Le mot banqueroute vient de l’italien « Banca rotta » et d’une sanction applicable aux intermédiaires défaillants. Dans l’Italie du Moyen-âge et du début de la Renaissance, les innovations bancaires connaissent un développement accru, en vue d’appuyer l’essor commercial des cités-états de la péninsule. Les lettres de change circulent, l’utilisation de l’escompte se généralise, les échanges de devises augmentent.

banca rotta

Dans de pareilles conditions, les intermédiaires affluent et disposent généralement un petit banc (« banca ») munis de tiroirs, aux abords des ports de commerce. C’est sur la banca que se négocient les échanges de devises, les prêts et les créances commerciales. En cas d’insolvabilité ou de défaillance d’un intermédiaire, les autorités des villes italiennes mettent en place de lourdes sanctions pénales et une mesure emblématique visant à marquer les esprits : la banca rotta.

Le sergent en charge de la police brise d’un coup de hache ou d’épée la banca du prêteur défaillant, en sa présence et en public, au vu et au su de tous.
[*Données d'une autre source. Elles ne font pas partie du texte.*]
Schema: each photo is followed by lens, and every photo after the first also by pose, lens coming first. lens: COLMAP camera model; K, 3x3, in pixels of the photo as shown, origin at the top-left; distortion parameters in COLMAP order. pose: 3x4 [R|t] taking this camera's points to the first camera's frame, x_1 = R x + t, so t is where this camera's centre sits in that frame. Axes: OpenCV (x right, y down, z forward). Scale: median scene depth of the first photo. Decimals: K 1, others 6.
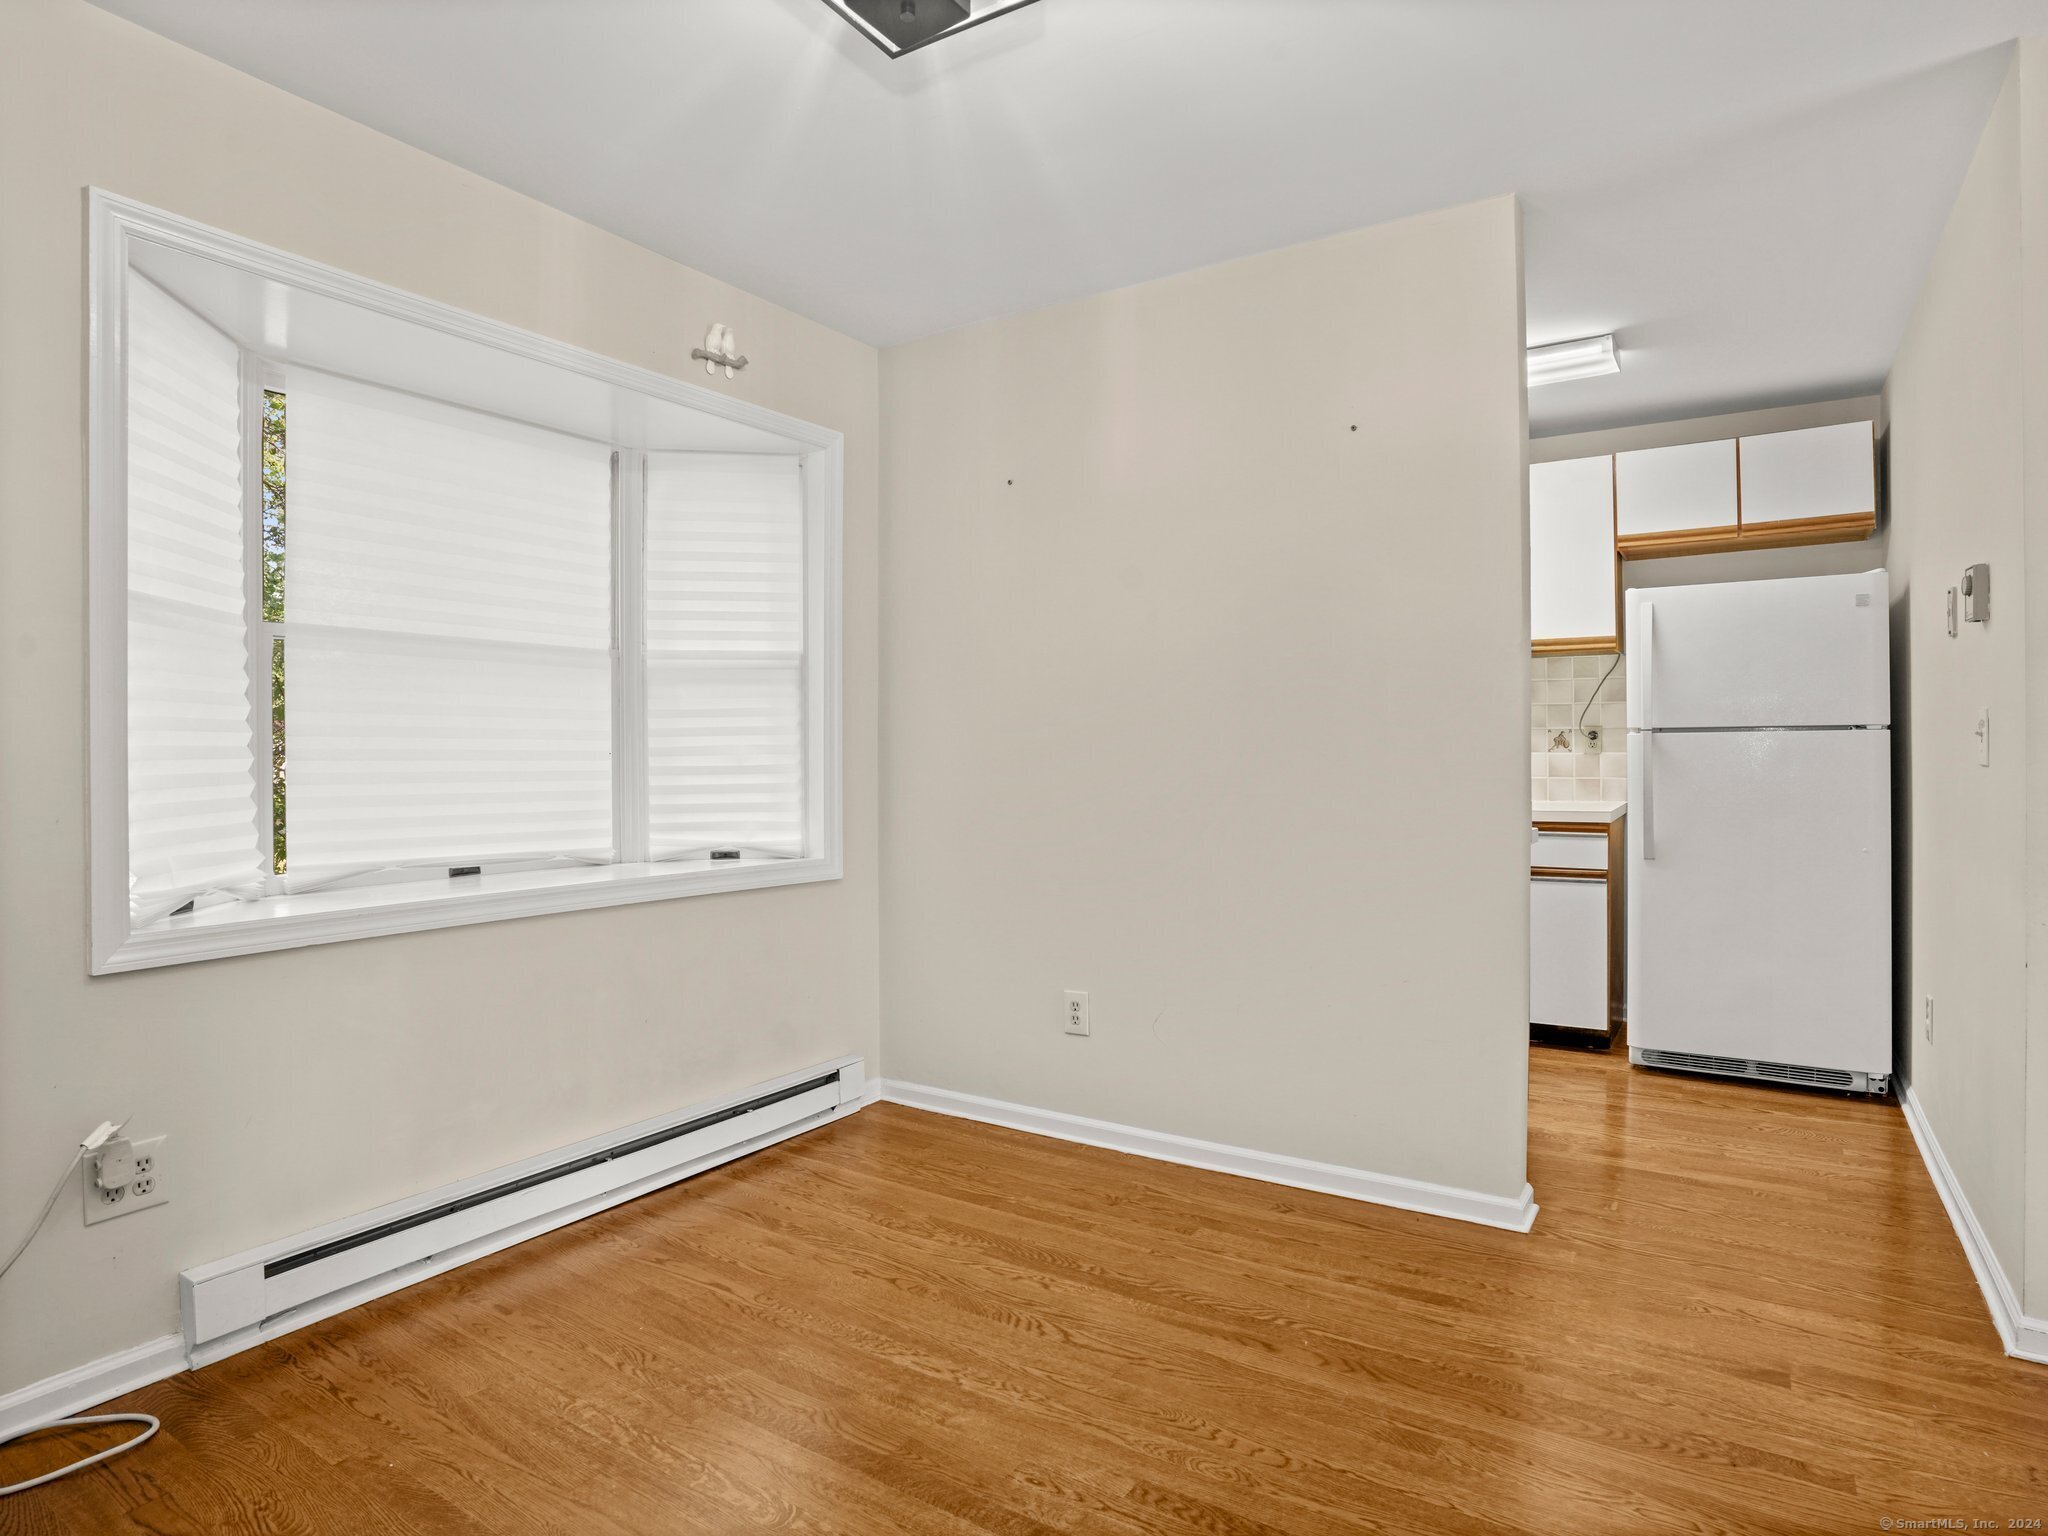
lens RADIAL K [[1136.2, 0, 1029.7], [0, 1136.2, 788.7], [0, 0, 1]] dist [-0.085591, 0.044102]
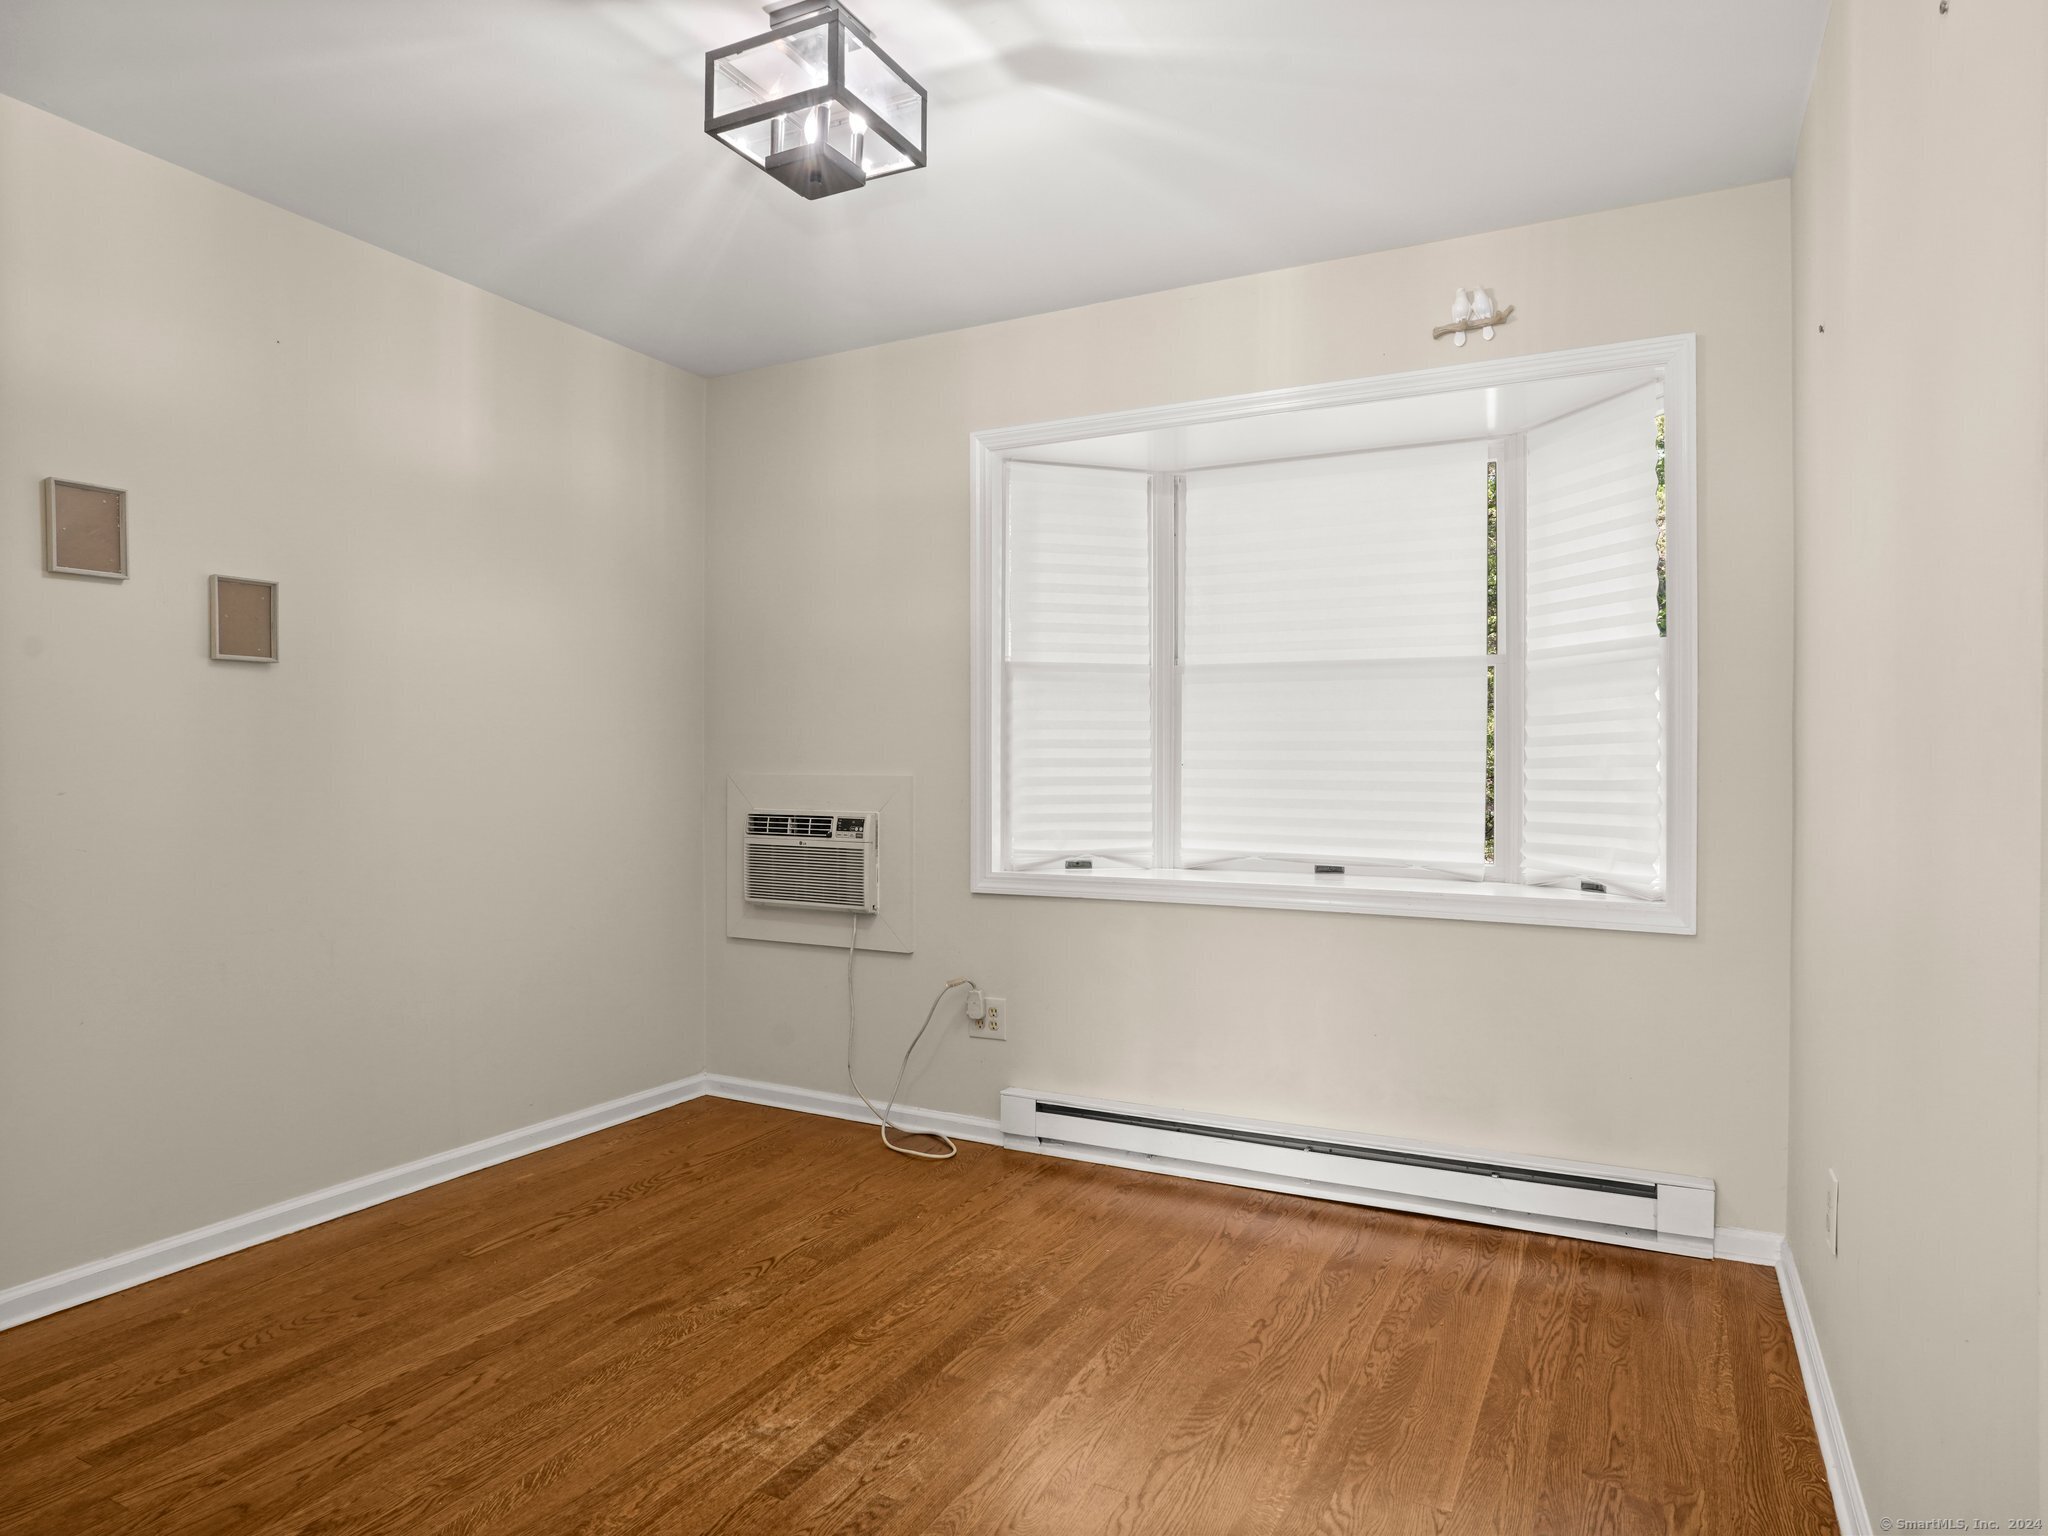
lens RADIAL K [[1209.5, 0, 1023.6], [0, 1209.5, 801.9], [0, 0, 1]] dist [-0.072152, 0.046915]
pose [[0.088339, 0.031275, -0.995599, 0.678953], [-0.032737, 0.999058, 0.028478, -0.018258], [0.995552, 0.030078, 0.089279, 0.591811]]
L'intermédiaire  est généralement emmené en prison, ses biens sont saisis.

D’importance stratégique pour des cités-états comme Venise, Florence, Trente ou Gênes qui émettaient leurs propres monnaies, le secteur bancaire devait à tout prix inspirer la confiance. Loin de la doctrine du « to big to fail », la protection de l’emprunteur face au prêteur, et la préservation de la confiance à terme étaient autrefois des impératifs absolus.